Eine solch leblose Figur möchte ich nicht sein - und bin ich auch nicht: Ein abendliches Bier zum Runterkommen schätze ich ebenso wie ein halbes Achterl Wein zur Beruhigung vor einem Auftritt. Danach darf es auch noch mehr sein - im Optimalfall eine Verkostung von elf Schilchersorten in einer weststeirischen Buschenschank.

Die weniger idyllischen Seiten des Rausches habe ich als Kind kennengelernt: Thekensteher, die beim Gang zur Toilette verdächtige Spuren zogen; Stammgäste, die sich beim Heimfahren mit dem Auto überschlugen; Männer, denen die Leberzirrhose das Fleisch vom Körper nagte und die Bäuche blähte. Trinkende Frauen waren bei uns im Gasthaus selten, sie blieben mit ihren Flaschen und ihrem Jammer lieber daheim.

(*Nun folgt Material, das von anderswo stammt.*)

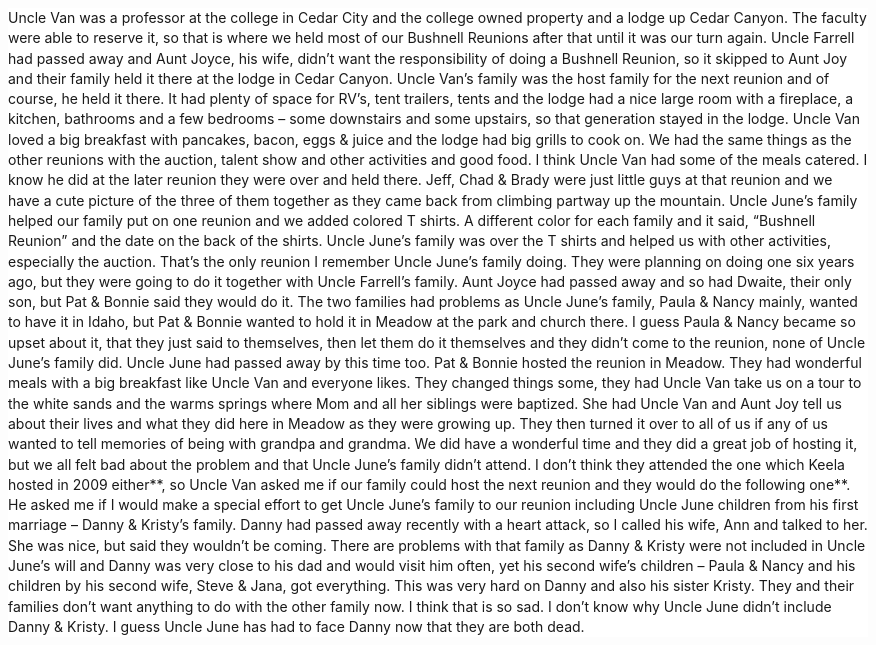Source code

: Uncle Van was a professor at the college in Cedar City and the college owned property and a lodge up Cedar Canyon.  The faculty were able to reserve it, so that is where we held most of our Bushnell Reunions after that until it was our turn again.  Uncle Farrell had passed away and Aunt Joyce, his wife, didn’t want the responsibility of doing a Bushnell Reunion, so it skipped to Aunt Joy and their family held it there at the lodge in Cedar Canyon.  Uncle Van’s family was the host family for the next reunion and of course, he held it there.  It had plenty of space for RV’s, tent trailers, tents and the lodge had a nice large room with a fireplace, a kitchen, bathrooms and a few bedrooms – some downstairs and some upstairs, so that generation stayed in the lodge.  Uncle Van loved a big breakfast with pancakes, bacon, eggs & juice and the lodge had big grills to cook on.  We had the same things as the other reunions with the auction, talent show and other activities and good food.  I think Uncle Van had some of the meals catered.  I know he did at the later reunion they were over and held there.  Jeff, Chad & Brady were just little guys at that reunion and we have a cute picture of the three of them together as they came back from climbing partway up the mountain.
Uncle June’s family helped our family put on one reunion and we added colored T shirts. A different color for each family and it said, “Bushnell Reunion” and the date on the back of the shirts.  Uncle June’s family was over the T shirts and helped us with other activities, especially the auction.   That’s the only reunion I remember Uncle June’s family doing.  They were planning on doing one six years ago, but they were going to do it together with Uncle Farrell’s family.  Aunt Joyce had passed away and so had Dwaite, their only son, but Pat & Bonnie said they would do it.  The two families had problems as Uncle June’s family, Paula & Nancy mainly, wanted to have it in Idaho, but Pat & Bonnie wanted to hold it in Meadow at the park and church there.  I guess Paula & Nancy became so upset about it, that they just said to themselves, then let them do it themselves and they didn’t come to the reunion, none of Uncle June’s family did.  Uncle June had passed away by this time too.  Pat & Bonnie hosted the reunion in Meadow.  They had wonderful meals with a big breakfast like Uncle Van and everyone likes.  They changed things some, they had Uncle Van take us on a tour to the white sands and the warms springs where Mom and all her siblings were baptized.  She had Uncle Van and Aunt Joy tell us about their lives and what they did here in Meadow as they were growing up.  They then turned it over to all of us if any of us wanted to tell memories of being with grandpa and grandma.
We did have a wonderful time and they did a great job of hosting it, but we all felt bad about the problem and that Uncle June’s family didn’t attend. I don’t think they attended the one which Keela hosted in 2009 either**, so Uncle Van asked me if our family could host the next reunion and they would do the following one**.  He asked me if I would make a special effort to get Uncle June’s family to our reunion including Uncle June children from his first marriage – Danny & Kristy’s family.  Danny had passed away recently with a heart attack, so I called his wife, Ann and talked to her.  She was nice, but said they wouldn’t be coming.  There are problems with that family as Danny & Kristy were not included in Uncle June’s will and Danny was very close to his dad and would visit him often, yet his second wife’s children – Paula & Nancy and his children by his second wife, Steve & Jana, got everything.  This was very hard on Danny and also his sister Kristy.  They and their families don’t want anything to do with the other family now.  I think that is so sad.  I don’t know why Uncle June didn’t include Danny & Kristy.  I guess Uncle June has had to face Danny now that they are both dead.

340.000 Menschen sind in Österreich alkoholkrank. Laut OECD konsumiert die österreichische Bevölkerung 12,2 Liter reinen Alkohol pro Kopf und Jahr, nur in Litauen und Estland ist der Durst noch größer. Warnhinweise auf Weinoder Bierflaschen, wie sie Ende April vom EU-Parlament gefordert wurden, haben genauso wenig Effekt wie jene auf Zigarettenpackungen. Wovor sollten sie auch warnen? "Alkohol kann Sie umbringen"? Lächerlich, schließlich gilt für das Trinken noch viel mehr als für alle anderen Suchtmittel: Die Dosis macht das Gift - und der Grat zwischen Genuss und Sucht ist nicht nur schmal, sondern verläuft auch bei jedem anders.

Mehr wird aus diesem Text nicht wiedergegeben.